Every line in the records below that holds the word "wiki" is to be copied.

(Stored data)
◆ ◆ ◆ ◆

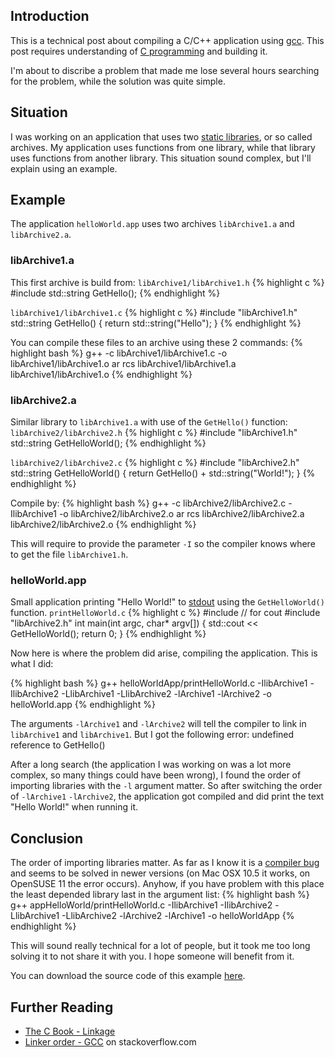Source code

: ** Introduction
   :PROPERTIES:
   :CUSTOM_ID: introduction
   :END:

This is a technical post about compiling a C/C++ application using
[[http://en.wikipedia.org/wiki/GNU_Compiler_Collection][gcc]]. This post
requires understanding of
[[http://en.wikipedia.org/wiki/C_%28programming_language%29][C
programming]] and building it.

I'm about to discribe a problem that made me lose several hours
searching for the problem, while the solution was quite simple.

** Situation
   :PROPERTIES:
   :CUSTOM_ID: situation
   :END:

I was working on an application that uses two
[[http://en.wikipedia.org/wiki/Static_library][static libraries]], or so
called archives. My application uses functions from one library, while
that library uses functions from another library. This situation sound
complex, but I'll explain using an example.

** Example
   :PROPERTIES:
   :CUSTOM_ID: example
   :END:

The application =helloWorld.app= uses two archives =libArchive1.a= and
=libArchive2.a=.

*** libArchive1.a
    :PROPERTIES:
    :CUSTOM_ID: libarchive1.a
    :END:

This first archive is build from: =libArchive1/libArchive1.h= {%
highlight c %} #include std::string GetHello(); {% endhighlight %}

=libArchive1/libArchive1.c= {% highlight c %} #include "libArchive1.h"
std::string GetHello() { return std::string("Hello"); } {% endhighlight
%}

You can compile these files to an archive using these 2 commands: {%
highlight bash %} g++ -c libArchive1/libArchive1.c -o
libArchive1/libArchive1.o ar rcs libArchive1/libArchive1.a
libArchive1/libArchive1.o {% endhighlight %}

*** libArchive2.a
    :PROPERTIES:
    :CUSTOM_ID: libarchive2.a
    :END:

Similar library to =libArchive1.a= with use of the =GetHello()=
function: =libArchive2/libArchive2.h= {% highlight c %} #include
"libArchive1.h" std::string GetHelloWorld(); {% endhighlight %}

=libArchive2/libArchive2.c= {% highlight c %} #include "libArchive2.h"
std::string GetHelloWorld() { return GetHello() +
std::string("World!\n"); } {% endhighlight %}

Compile by: {% highlight bash %} g++ -c libArchive2/libArchive2.c
-IlibArchive1 -o libArchive2/libArchive2.o ar rcs
libArchive2/libArchive2.a libArchive2/libArchive2.o {% endhighlight %}

This will require to provide the parameter =-I= so the compiler knows
where to get the file =libArchive1.h=.

*** helloWorld.app
    :PROPERTIES:
    :CUSTOM_ID: helloworld.app
    :END:

Small application printing "Hello World!" to
[[http://en.wikipedia.org/wiki/Standard_streams#Standard_output_.28stdout.29][stdout]]
using the =GetHelloWorld()= function. =printHelloWorld.c= {% highlight c
%} #include // for cout #include "libArchive2.h" int main(int argc,
char* argv[]) { std::cout << GetHelloWorld(); return 0; } {%
endhighlight %}

Now here is where the problem did arise, compiling the application. This
is what I did:

{% highlight bash %} g++ helloWorldApp/printHelloWorld.c -IlibArchive1
-IlibArchive2 -LlibArchive1 -LlibArchive2 -lArchive1 -lArchive2 -o
helloWorld.app {% endhighlight %}

The arguments =-lArchive1= and =-lArchive2= will tell the compiler to
link in =libArchive1= and =libArchive1=. But I got the following error:
undefined reference to GetHello()

After a long search (the application I was working on was a lot more
complex, so many things could have been wrong), I found the order of
importing libraries with the =-l= argument matter. So after switching
the order of =-lArchive1= =-lArchive2=, the application got compiled and
did print the text "Hello World!" when running it.

** Conclusion
   :PROPERTIES:
   :CUSTOM_ID: conclusion
   :END:

The order of importing libraries matter. As far as I know it is a
[[http://gcc.gnu.org/bugzilla/show_bug.cgi?id=6665][compiler bug]] and
seems to be solved in newer versions (on Mac OSX 10.5 it works, on
OpenSUSE 11 the error occurs). Anyhow, if you have problem with this
place the least depended library last in the argument list: {% highlight
bash %} g++ appHelloWorld/printHelloWorld.c -IlibArchive1 -IlibArchive2
-LlibArchive1 -LlibArchive2 -lArchive2 -lArchive1 -o helloWorldApp {%
endhighlight %}

This will sound really technical for a lot of people, but it took me too
long solving it to not share it with you. I hope someone will benefit
from it.

You can download the source code of this example
[[/content/2009/08/Link2ArchivesInOneApp.zip][here]].

** Further Reading
   :PROPERTIES:
   :CUSTOM_ID: further-reading
   :END:

- [[http://publications.gbdirect.co.uk/c_book/chapter4/linkage.html][The
  C Book - Linkage]]
- [[http://stackoverflow.com/questions/45135/linker-order-gcc][Linker
  order - GCC]] on stackoverflow.com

◆ ◆ ◆ ◆

• [Answer area]:
[[http://en.wikipedia.org/wiki/GNU_Compiler_Collection][gcc]]. This post
[[http://en.wikipedia.org/wiki/C_%28programming_language%29][C
[[http://en.wikipedia.org/wiki/Static_library][static libraries]], or so
[[http://en.wikipedia.org/wiki/Standard_streams#Standard_output_.28stdout.29][stdout]]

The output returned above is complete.